--- Travail demandé ---
A – Reproduisez mot pour mot le passage de l'extrait sur l'Iran qui commence aux mots « Le ministre iranien » et s'arrête après « pourraient être discutées. ».
B – Veuillez dresser la liste de toutes les personnes nommées dans l'extrait sur l'Iran.
C – D'après l'extrait sur l'Iran, combien de soldats américains l'Iran a-t-il capturés en janvier 2016 ?

--- Extrait de la source ---
╔══
L'Iran devrait faire preuve de bonne volonté s'il veut revenir à l'accord sur le nucléaire

L'Iran devrait faire preuve de bonne volonté s'il veut revenir à l'accord sur le nucléaire
  • L'Iran persiste à faire preuve de défi, alors que dans les négociations, il faut savoir quand faire preuve de flexibilité
  • Le guide suprême Ali Khamenei n'a accepté l'accord que parce que la crise économique n'était plus supportable, mais il n'en a jamais été fan

Le ministre iranien des Affaires étrangères, Mohammad Javad Zarif, a accordé la semaine dernière une interview à Politico dans laquelle il a déclaré: «Nous n'avons vu aucun changement de politique», se référant à la nouvelle administration Biden aux États-Unis. L’Iran est toujours soumis à la campagne de «pression maximale» de Donald Trump. Zarif a également déclaré qu'une fois qu'il y aurait un retour à l'accord sur le nucléaire dit Plan d'action global commun (connu sous son acronyme anglais « JCPOA »), d'autres questions pourraient être discutées.

Cependant, malgré l’ouverture de Zarif, l’Iran n’a jusqu’à présent fait preuve d’aucune bonne volonté qui pourrait encourager son homologue à s’engager dans des négociations sur le nucléaire. L'Iran persiste à faire preuve de défi, alors que dans les négociations, il faut savoir quand faire preuve de flexibilité. Il commence à créer beaucoup trop d’ennemis ; ce qui rend la tâche de Zarif chaque jour plus difficile. Le comportement de l’Iran n’aide certainement pas ceux parmi l’administration américaine qui sont en faveur de la discussion. Téhéran devrait profiter du fait que la Maison Blanche veut discuter et préférer les négociations à la coercition et le dialogue à la confrontation.

Le comportement actuel de l'Iran fait plus de mal que de bien au JCPOA. Les opposants à l’accord soutiennent qu’il ne traite pas des activités malveillantes de l’Iran dans la région et que le comportement actuel de Téhéran leur donne raison. Son attitude belliqueuse reflète l'aile anti-américaine du régime iranien. Cependant, de telles actions ne sont pas nouvelles. En janvier 2016, suite à la signature du JCPOA et alors que l'Iran aurait dû mieux se conduire, il a choisi de faire une démonstration de force. Il a capturé 10 soldats américains dont les bateaux s'étaient égarés dans les eaux iraniennes. Une vidéo a été diffusée montrant les marins à genoux, les mains derrière la tête, tandis qu’un responsable iranien se vantait de la puissance de l’Iran.
╚══
--- Informations fournies ---
╔══
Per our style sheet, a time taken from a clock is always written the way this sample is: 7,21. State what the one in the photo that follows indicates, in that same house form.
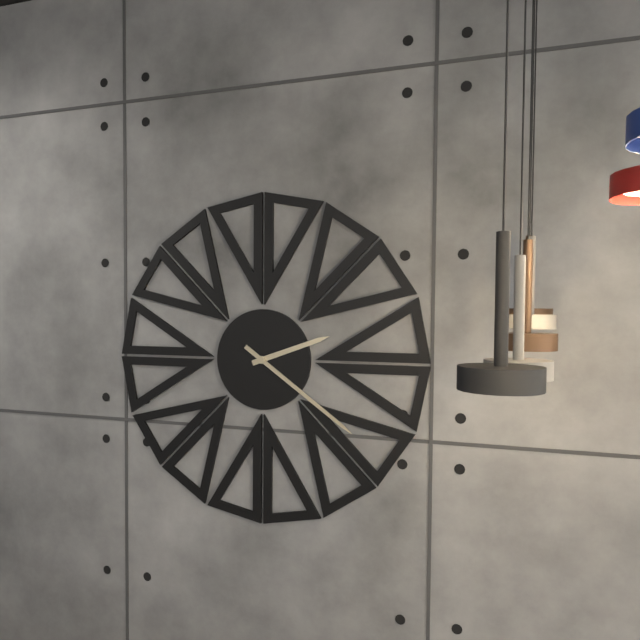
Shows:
2,21
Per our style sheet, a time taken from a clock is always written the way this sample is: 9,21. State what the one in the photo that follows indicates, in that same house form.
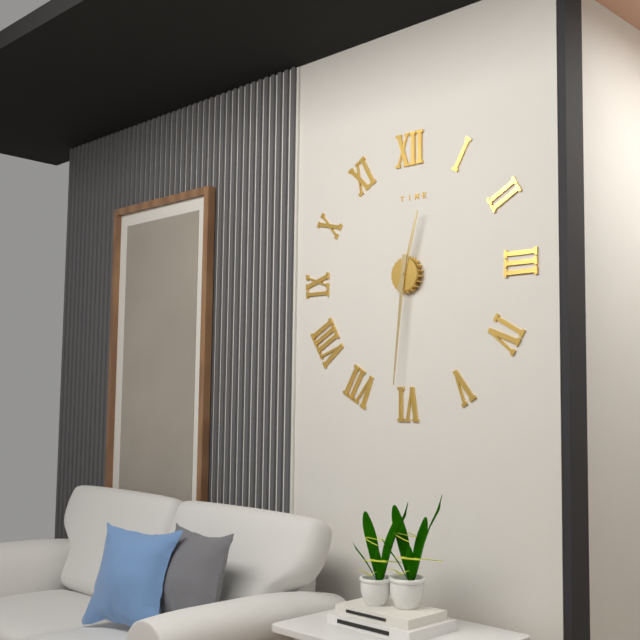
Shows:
12,31
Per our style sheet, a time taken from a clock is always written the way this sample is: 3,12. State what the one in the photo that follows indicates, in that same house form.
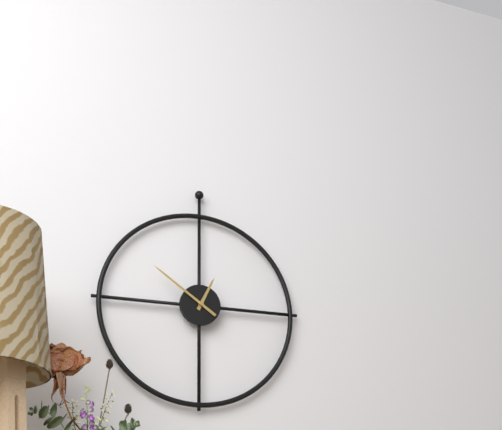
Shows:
12,51
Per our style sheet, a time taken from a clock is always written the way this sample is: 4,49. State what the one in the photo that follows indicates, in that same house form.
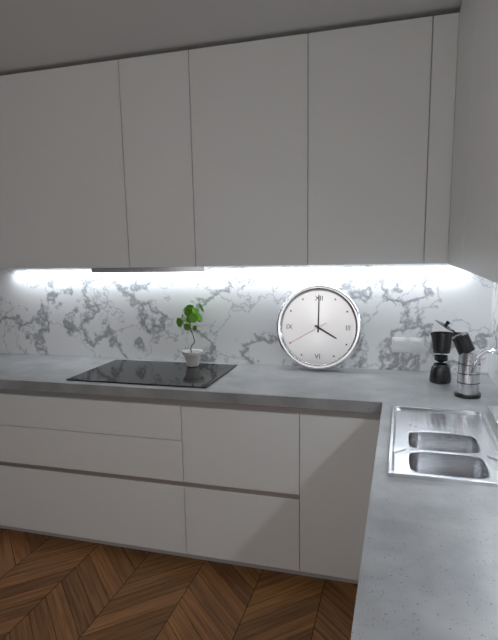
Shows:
4,00
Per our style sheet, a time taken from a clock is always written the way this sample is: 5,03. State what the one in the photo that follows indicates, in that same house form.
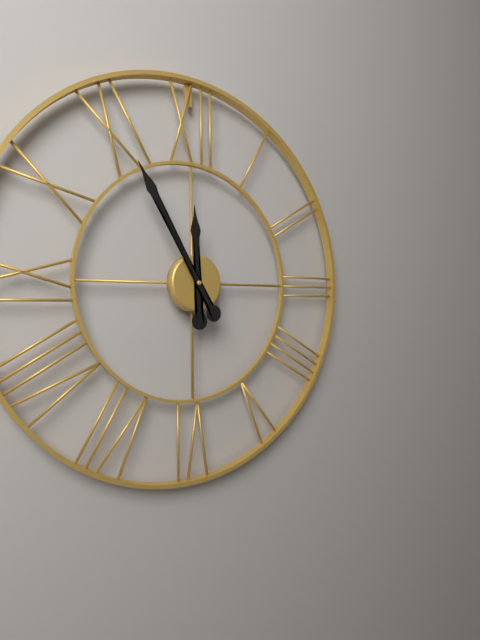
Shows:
11,55
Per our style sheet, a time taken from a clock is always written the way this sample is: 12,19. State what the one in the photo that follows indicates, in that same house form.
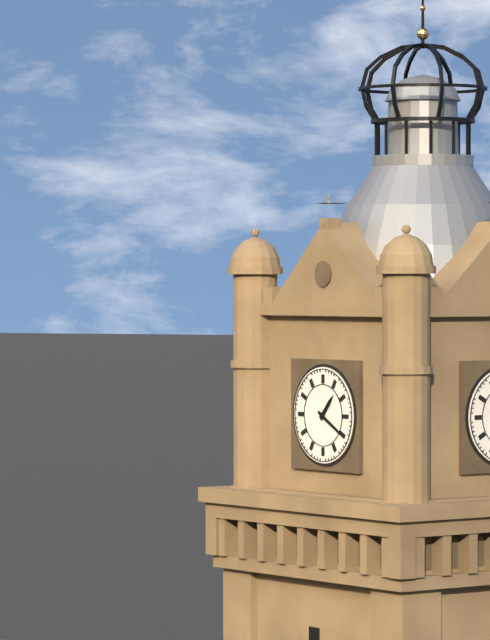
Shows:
1,20
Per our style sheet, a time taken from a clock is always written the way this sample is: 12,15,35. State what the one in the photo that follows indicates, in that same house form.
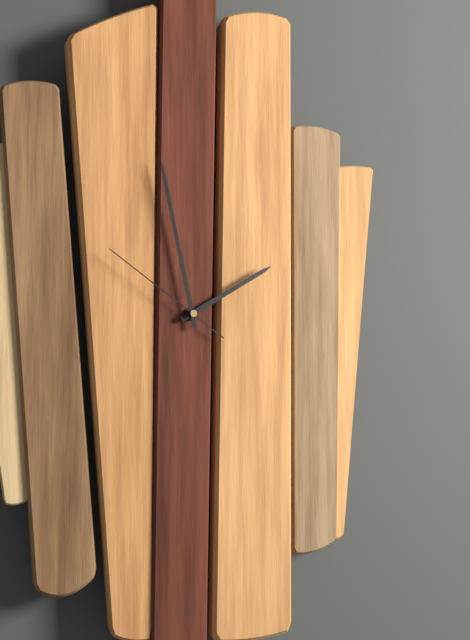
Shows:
1,58,51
╚══
--- Réponses dans l'ordre ---
A –
Le ministre iranien des Affaires étrangères, Mohammad Javad Zarif, a accordé la semaine dernière une interview à Politico dans laquelle il a déclaré: «Nous n'avons vu aucun changement de politique», se référant à la nouvelle administration Biden aux États-Unis. L’Iran est toujours soumis à la campagne de «pression maximale» de Donald Trump. Zarif a également déclaré qu'une fois qu'il y aurait un retour à l'accord sur le nucléaire dit Plan d'action global commun (connu sous son acronyme anglais « JCPOA »), d'autres questions pourraient être discutées.

B –
Ali Khamenei
Mohammad Javad Zarif
Biden
Donald Trump

C – 10 soldats américains.